How to Add New Agents to Independent Agency?

The secret is ownership or advancement. The one thing that State Farm, Allstate, farmers, madam, etc.all have in common is that their pool of sales agents comes from aspirants to their own agency. Nothing makes a person work harder than the carrot of advancement or self employment. It's worth more than actual money. You need to give them a visible path to their own agency and help them get there. It will work miracles in your recruiting.
 
Although I have only been offering insurance products (P&C, life) for about 18 months now, what I have found in other businesses (tax prep especially) is that a straight salary compensation in a volume based business is great for the employee and risky for the owner. The Rep gets paid even when no one is walking in the doors. So I guess I'm looking for feedback on how to structure a base+commission system for P&C agents that is mutually beneficial and both encourages and rewards production activity.

Also to your "without ownership" point...Everyone doesn't want to be an owner. Some just want to make the most money possible without the responsibility of keeping the lights on or maintaining appointments or motivating a team. Great salesmanship does not equal management skills or business acumen.

You seem to be missing what Twilight is saying.

Anyone worth your while coming out of college isn't looking for straight commission without an upside. If they join a startup, they want equity as the payday when you sell out. Of course, insurance agencies don't go public and definitely not for insane multiples of revenue.

So you are left with offering a base + commission. If the base isn't enough for them to pay their student loans, have a cheap apartment and eat ramen noodles, it isn't likely to interest anyone you'd want.
 
Your going to be fighting the same battle every insurance company in America is fighting. Trying to find good agents. The really great prospects want ownership and the ones that just want a job aren't salespeople. This is a problem everyone has. It's why insurance companies spend Te resources they do recruiting. Unless you have something to offer that differentiates you from the rest you'll be stuck with mediocre sales reps. And have lots of turnover. Welcome to ownership. I ran a 200 agent P&C call center with benefits and starting base of 24k where top agents made 60k and still had 50% turnover over every 6 months. It's the way of the world.
 
Hello Wow..I am a 1099 agent for an agency, have been for 8 years and your questions relate to exactly what I am trying to achieve..if you like see my post here: http://www.insurance-forums.net/for.../commission-split-renegotiation-t69116-2.html

In regards to your question on what type of ownership, I always had the idea that would allow me as the producer to have piece of mind to focus on sales and growing the agency is to mirror some type of ownership based on the percentage of ..Taking into account your agency owner expenses of course

So for example if I am starting out at 100% commission if in three years I produce enough where my clients make up 30% of the book then I should own a 20% stake in the company.
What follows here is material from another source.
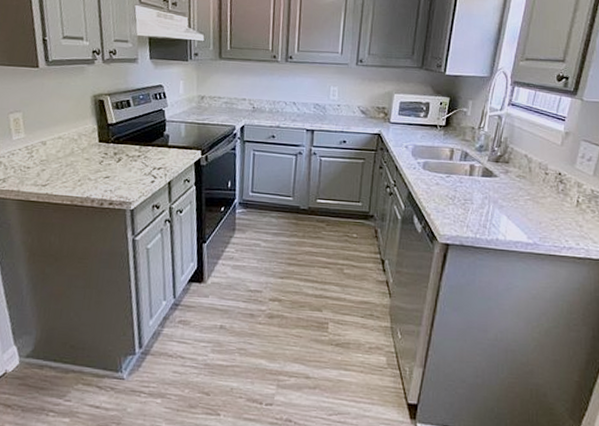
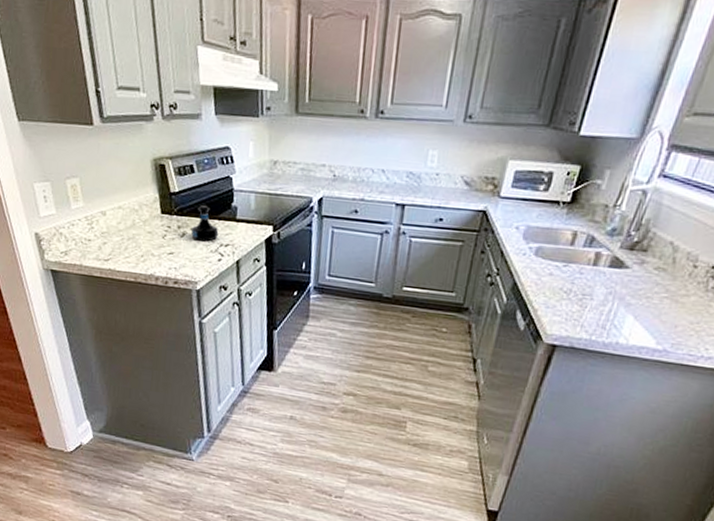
tequila bottle: none [127,134,152,166] -> present [191,206,219,242]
After phase 1 is complete continue to create a similar roadmap for more ownership but include adding another producer under me I can mentor and help grow, where I will make some type of override, but not to much to where it is not beneficial for you as an owner and also leaves enough to give generous splits to the producer I mentor and help succeed. And again setting a target on total DWP and/percentage of the book written by me and my producer for additional stake in the company. You cannot lose this way, weak producers will flame out, you will very likely keep the clients they wrote and now have 100% of the commissions there, and the strong agents will just help make your companies history.

This leaves the really good producer no reason to ever want to move on to their own in the future, rather you build an agency into a solid firm. At the same time does not reward a weak producer and you are taking little financial risk if they are 100% commission.

Obviously my 30% total DWP/percentage of the book and 20% ownership is just an example as each agency has their own overhead costs to contend with making a fair deal come together. However I cannot stress enough that if you have a good 100% commission agent, quite frankly they deserve some sort of set up like this. They are taking a risk as well, it may not be as big of a risk you are but its a risk. So this is why the "owner" owns the larger cut of the book as they have the larger percentage of risk. But its fair someone that helped you build it and the actual kind of work that goe's into is acknowledged. Building an agency is well more than about sales, you have to deal with underwriting, service calls, amendments, charge backs from cancellations, rate changes that throw you calls into a frenzy, stunting new growth, prospecting and it go's on and on. If the good producer does this stuff in unison with you then their the real deal.

Some people on my other post were saying they would not pay an 80/80 split at 100% 1099 status. My guess is they have 25% reps..Not 25% in commission but rather at best 1 and 4 of their new hires split or flame out within 6 months and cost them more of they found an experienced agent that did not need a baby sitter and salary.